> Records for the exercise
"""

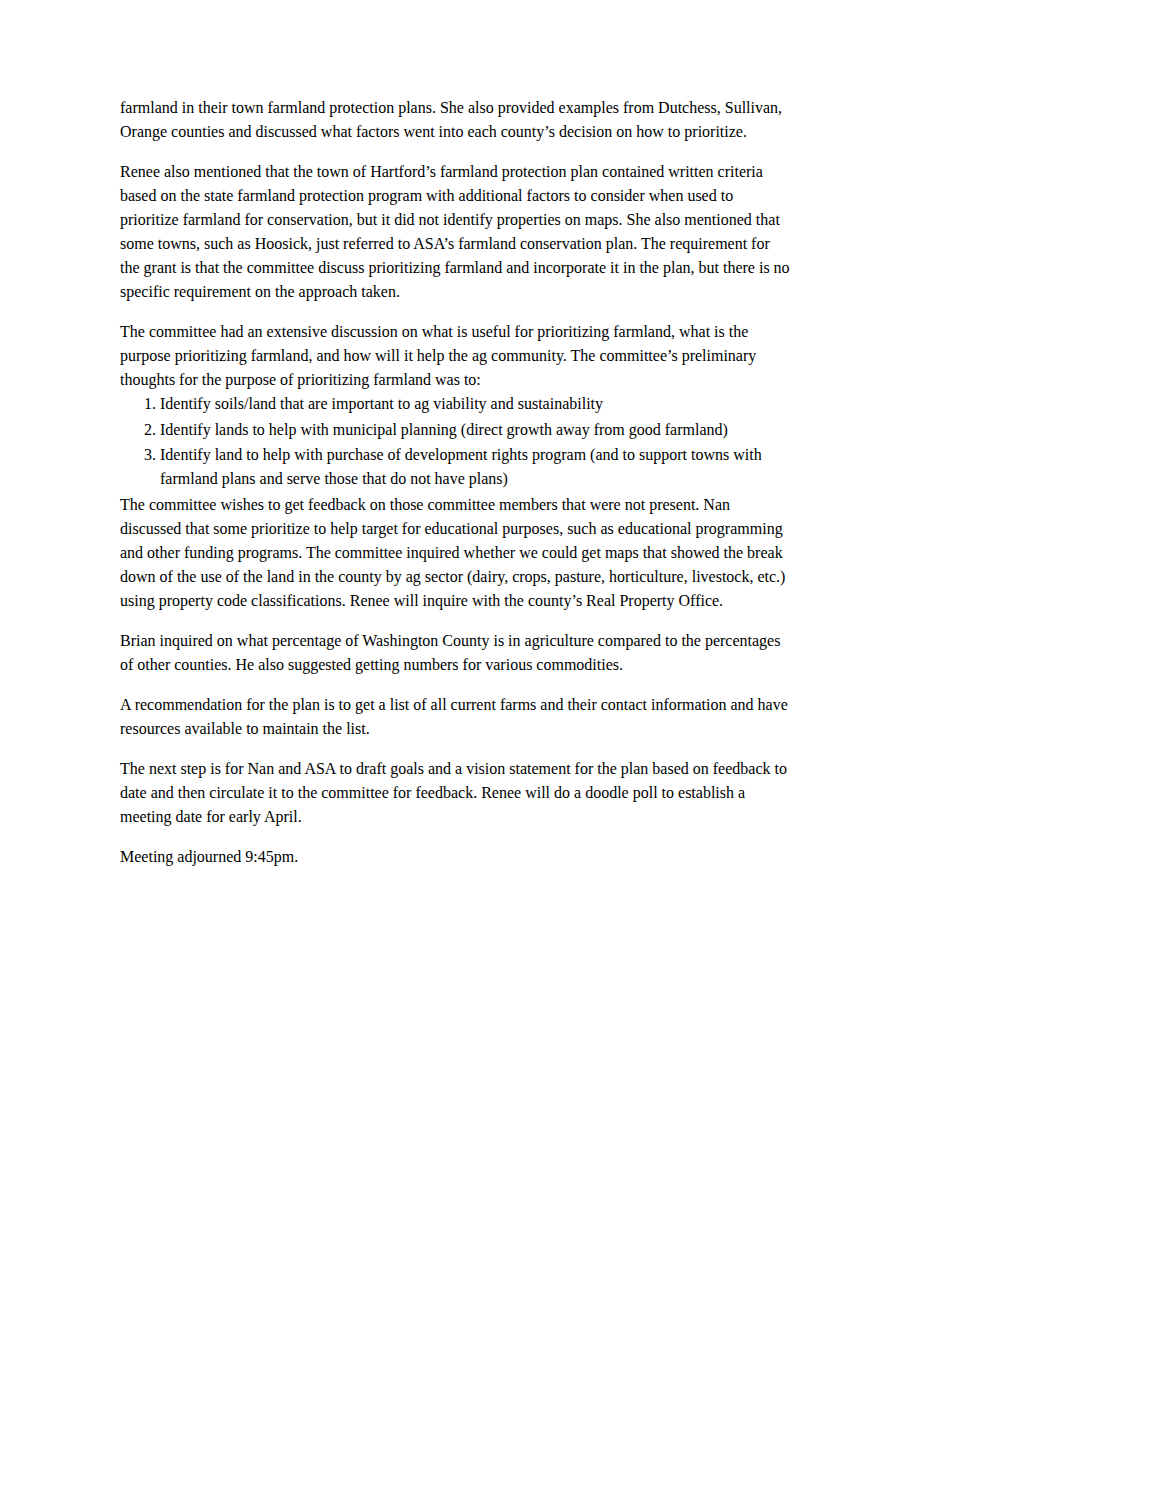farmland in their town farmland protection plans. She also provided examples from Dutchess, Sullivan, Orange counties and discussed what factors went into each county’s decision on how to prioritize.
Renee also mentioned that the town of Hartford’s farmland protection plan contained written criteria based on the state farmland protection program with additional factors to consider when used to prioritize farmland for conservation, but it did not identify properties on maps. She also mentioned that some towns, such as Hoosick, just referred to ASA’s farmland conservation plan. The requirement for the grant is that the committee discuss prioritizing farmland and incorporate it in the plan, but there is no specific requirement on the approach taken.
The committee had an extensive discussion on what is useful for prioritizing farmland, what is the purpose prioritizing farmland, and how will it help the ag community. The committee’s preliminary thoughts for the purpose of prioritizing farmland was to:
Identify soils/land that are important to ag viability and sustainability
Identify lands to help with municipal planning (direct growth away from good farmland)
Identify land to help with purchase of development rights program (and to support towns with farmland plans and serve those that do not have plans)
The committee wishes to get feedback on those committee members that were not present. Nan discussed that some prioritize to help target for educational purposes, such as educational programming and other funding programs. The committee inquired whether we could get maps that showed the break down of the use of the land in the county by ag sector (dairy, crops, pasture, horticulture, livestock, etc.) using property code classifications. Renee will inquire with the county’s Real Property Office.
Brian inquired on what percentage of Washington County is in agriculture compared to the percentages of other counties. He also suggested getting numbers for various commodities.
A recommendation for the plan is to get a list of all current farms and their contact information and have resources available to maintain the list.
The next step is for Nan and ASA to draft goals and a vision statement for the plan based on feedback to date and then circulate it to the committee for feedback. Renee will do a doodle poll to establish a meeting date for early April.
Meeting adjourned 9:45pm.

"""

> Your assignment
Each line, starting with the one containing "Identify land to" and ending with the last line of the records above, should be reproduced exactly.

> Solution for this task
Identify land to help with purchase of development rights program (and to support towns with farmland plans and serve those that do not have plans)
The committee wishes to get feedback on those committee members that were not present. Nan discussed that some prioritize to help target for educational purposes, such as educational programming and other funding programs. The committee inquired whether we could get maps that showed the break down of the use of the land in the county by ag sector (dairy, crops, pasture, horticulture, livestock, etc.) using property code classifications. Renee will inquire with the county’s Real Property Office.
Brian inquired on what percentage of Washington County is in agriculture compared to the percentages of other counties. He also suggested getting numbers for various commodities.
A recommendation for the plan is to get a list of all current farms and their contact information and have resources available to maintain the list.
The next step is for Nan and ASA to draft goals and a vision statement for the plan based on feedback to date and then circulate it to the committee for feedback. Renee will do a doodle poll to establish a meeting date for early April.
Meeting adjourned 9:45pm.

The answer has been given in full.